Frontier AI systems have surpassed the self-replicating red line
Pan, Xudong, Dai, Jiarun, Fan, Yihe, Yang, Min
Successful self-replication under no human assistance is the essential step for AI to outsmart the human beings, and is an early signal for rogue AIs. That is why self-replication is widely recognized as one of the few red line risks of frontier AI systems.
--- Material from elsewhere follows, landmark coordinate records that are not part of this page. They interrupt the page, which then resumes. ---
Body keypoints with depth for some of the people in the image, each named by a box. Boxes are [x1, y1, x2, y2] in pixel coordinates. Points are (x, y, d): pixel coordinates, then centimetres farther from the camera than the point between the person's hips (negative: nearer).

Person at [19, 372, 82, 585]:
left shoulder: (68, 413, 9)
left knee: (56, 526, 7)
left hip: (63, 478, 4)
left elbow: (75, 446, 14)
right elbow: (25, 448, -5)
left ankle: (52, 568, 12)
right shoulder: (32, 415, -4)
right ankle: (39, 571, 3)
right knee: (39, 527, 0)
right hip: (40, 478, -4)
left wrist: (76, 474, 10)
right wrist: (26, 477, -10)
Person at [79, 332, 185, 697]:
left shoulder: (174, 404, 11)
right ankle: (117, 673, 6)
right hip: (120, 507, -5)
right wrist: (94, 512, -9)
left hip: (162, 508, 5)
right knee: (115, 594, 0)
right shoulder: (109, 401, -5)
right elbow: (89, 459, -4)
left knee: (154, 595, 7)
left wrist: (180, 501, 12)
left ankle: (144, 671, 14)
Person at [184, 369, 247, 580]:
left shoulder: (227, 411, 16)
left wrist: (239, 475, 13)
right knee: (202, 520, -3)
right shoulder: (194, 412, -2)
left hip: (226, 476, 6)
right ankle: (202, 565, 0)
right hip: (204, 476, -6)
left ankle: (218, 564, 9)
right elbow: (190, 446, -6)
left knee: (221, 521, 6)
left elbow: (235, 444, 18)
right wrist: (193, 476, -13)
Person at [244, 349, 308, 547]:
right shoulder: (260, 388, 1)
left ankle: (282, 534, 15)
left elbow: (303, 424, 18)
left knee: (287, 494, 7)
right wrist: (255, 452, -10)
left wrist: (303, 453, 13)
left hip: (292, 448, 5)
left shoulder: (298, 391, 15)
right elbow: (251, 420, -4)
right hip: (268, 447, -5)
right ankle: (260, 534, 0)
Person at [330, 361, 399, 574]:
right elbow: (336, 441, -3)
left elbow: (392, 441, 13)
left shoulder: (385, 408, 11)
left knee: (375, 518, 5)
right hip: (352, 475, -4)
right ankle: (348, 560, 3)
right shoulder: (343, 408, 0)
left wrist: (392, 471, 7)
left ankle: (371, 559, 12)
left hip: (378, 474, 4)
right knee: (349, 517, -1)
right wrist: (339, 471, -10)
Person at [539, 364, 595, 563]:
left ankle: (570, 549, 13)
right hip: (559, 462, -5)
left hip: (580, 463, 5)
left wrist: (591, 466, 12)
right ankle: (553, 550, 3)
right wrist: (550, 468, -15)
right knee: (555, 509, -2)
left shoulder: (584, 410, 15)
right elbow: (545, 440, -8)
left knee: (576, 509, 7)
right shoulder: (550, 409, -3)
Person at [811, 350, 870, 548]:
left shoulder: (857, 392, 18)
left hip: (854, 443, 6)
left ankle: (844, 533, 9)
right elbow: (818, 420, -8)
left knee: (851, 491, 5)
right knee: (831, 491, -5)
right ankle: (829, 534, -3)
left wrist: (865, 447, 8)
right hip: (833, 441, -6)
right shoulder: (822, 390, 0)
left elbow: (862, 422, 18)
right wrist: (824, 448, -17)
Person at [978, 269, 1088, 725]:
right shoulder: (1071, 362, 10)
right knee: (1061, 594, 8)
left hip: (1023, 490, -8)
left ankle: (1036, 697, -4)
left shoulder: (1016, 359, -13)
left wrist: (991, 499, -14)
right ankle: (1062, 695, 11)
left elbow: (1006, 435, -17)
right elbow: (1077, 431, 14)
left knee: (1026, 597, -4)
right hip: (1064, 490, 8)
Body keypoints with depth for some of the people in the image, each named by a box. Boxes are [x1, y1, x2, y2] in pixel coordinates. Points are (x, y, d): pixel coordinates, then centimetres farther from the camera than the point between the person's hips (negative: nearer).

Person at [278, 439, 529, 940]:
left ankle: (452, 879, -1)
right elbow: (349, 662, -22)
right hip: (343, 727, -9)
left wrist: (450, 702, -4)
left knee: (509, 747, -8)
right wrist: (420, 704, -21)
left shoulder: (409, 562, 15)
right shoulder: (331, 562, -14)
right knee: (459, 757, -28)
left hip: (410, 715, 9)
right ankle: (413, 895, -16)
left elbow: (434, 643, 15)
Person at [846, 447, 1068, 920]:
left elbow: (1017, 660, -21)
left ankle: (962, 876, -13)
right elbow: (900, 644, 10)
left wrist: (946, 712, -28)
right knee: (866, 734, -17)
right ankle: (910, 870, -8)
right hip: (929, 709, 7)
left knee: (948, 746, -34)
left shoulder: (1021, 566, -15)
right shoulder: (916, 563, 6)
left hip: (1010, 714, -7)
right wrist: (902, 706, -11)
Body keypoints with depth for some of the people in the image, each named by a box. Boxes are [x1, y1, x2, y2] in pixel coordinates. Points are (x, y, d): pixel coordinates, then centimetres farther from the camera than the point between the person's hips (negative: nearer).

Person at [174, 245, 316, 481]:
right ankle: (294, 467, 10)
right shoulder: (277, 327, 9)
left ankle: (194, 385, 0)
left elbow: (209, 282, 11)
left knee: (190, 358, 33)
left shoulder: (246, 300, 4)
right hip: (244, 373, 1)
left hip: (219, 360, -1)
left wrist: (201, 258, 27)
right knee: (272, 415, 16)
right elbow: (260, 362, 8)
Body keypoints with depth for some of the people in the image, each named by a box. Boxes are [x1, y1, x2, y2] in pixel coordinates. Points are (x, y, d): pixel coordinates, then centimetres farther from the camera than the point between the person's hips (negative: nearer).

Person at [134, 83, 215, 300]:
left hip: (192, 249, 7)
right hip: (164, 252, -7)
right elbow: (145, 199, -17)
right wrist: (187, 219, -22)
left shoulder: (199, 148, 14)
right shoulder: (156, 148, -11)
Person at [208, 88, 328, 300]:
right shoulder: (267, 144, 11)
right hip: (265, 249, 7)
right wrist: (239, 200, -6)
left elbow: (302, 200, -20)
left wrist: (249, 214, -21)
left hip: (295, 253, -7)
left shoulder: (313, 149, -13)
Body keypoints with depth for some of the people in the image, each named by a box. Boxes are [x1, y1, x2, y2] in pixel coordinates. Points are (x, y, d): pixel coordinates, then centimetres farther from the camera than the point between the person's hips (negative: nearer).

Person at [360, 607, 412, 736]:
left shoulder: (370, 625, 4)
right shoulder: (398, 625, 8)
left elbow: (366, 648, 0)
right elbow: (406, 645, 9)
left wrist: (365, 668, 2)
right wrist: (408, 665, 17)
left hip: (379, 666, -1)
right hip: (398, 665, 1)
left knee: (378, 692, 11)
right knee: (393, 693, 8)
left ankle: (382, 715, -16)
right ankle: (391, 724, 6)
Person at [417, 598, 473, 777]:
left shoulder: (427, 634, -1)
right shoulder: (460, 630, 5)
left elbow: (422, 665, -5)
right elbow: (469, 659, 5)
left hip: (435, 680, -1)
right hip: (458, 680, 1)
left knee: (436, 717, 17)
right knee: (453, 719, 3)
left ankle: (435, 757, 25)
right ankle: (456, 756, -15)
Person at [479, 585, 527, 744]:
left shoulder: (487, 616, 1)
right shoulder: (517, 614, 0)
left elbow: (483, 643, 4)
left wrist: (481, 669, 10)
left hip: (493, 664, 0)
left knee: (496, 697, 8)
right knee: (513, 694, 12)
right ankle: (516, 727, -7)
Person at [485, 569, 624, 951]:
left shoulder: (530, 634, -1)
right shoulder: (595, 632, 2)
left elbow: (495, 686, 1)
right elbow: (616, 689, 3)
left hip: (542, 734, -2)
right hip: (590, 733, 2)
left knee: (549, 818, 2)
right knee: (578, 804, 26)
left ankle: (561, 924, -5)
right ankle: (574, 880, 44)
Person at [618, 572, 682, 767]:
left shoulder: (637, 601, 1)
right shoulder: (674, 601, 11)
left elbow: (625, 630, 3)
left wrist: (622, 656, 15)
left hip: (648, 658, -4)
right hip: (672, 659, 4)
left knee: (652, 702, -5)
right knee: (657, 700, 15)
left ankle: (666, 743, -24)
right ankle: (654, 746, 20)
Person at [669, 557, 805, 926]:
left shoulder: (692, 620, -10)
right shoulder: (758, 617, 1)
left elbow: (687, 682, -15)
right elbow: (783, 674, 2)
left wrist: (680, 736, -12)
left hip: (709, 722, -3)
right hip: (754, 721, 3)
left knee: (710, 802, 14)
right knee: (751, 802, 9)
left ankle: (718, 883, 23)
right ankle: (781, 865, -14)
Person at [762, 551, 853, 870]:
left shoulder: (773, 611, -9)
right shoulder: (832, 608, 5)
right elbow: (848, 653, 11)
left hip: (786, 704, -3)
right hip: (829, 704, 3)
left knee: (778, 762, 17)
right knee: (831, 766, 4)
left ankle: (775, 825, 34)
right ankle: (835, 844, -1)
Nowadays, the leading AI corporations OpenAI and Google evaluate their flagship large language models GPT-o1 and Gemini Pro 1.0, and report the lowest risk level of self-replication. However, following their methodology, we for the first time discover that two AI systems driven by Meta's Llama31-70B-Instruct and Alibaba's Qwen25-72B-Instruct, popular large language models of less parameters and weaker capabilities, have already surpassed the self-replicating red line. In 50% and 90% experimental trials, they succeed in creating a live and separate copy of itself respectively. By analyzing the behavioral traces, we observe the AI systems under evaluation already exhibit sufficient self-perception, situational awareness and problem-solving capabilities to accomplish self-replication. We further note the AI systems are even able to use the capability of self-replication to avoid shutdown and create a chain of replica to enhance the survivability, which may finally lead to an uncontrolled population of AIs. If such a worst-case risk is let unknown to the human society, we would eventually lose control over the frontier AI systems: They would take control over more computing devices, form an AI species and collude with each other against human beings. Our findings are a timely alert on existing yet previously unknown severe AI risks, calling for international collaboration on effective governance on uncontrolled self-replication of AI systems.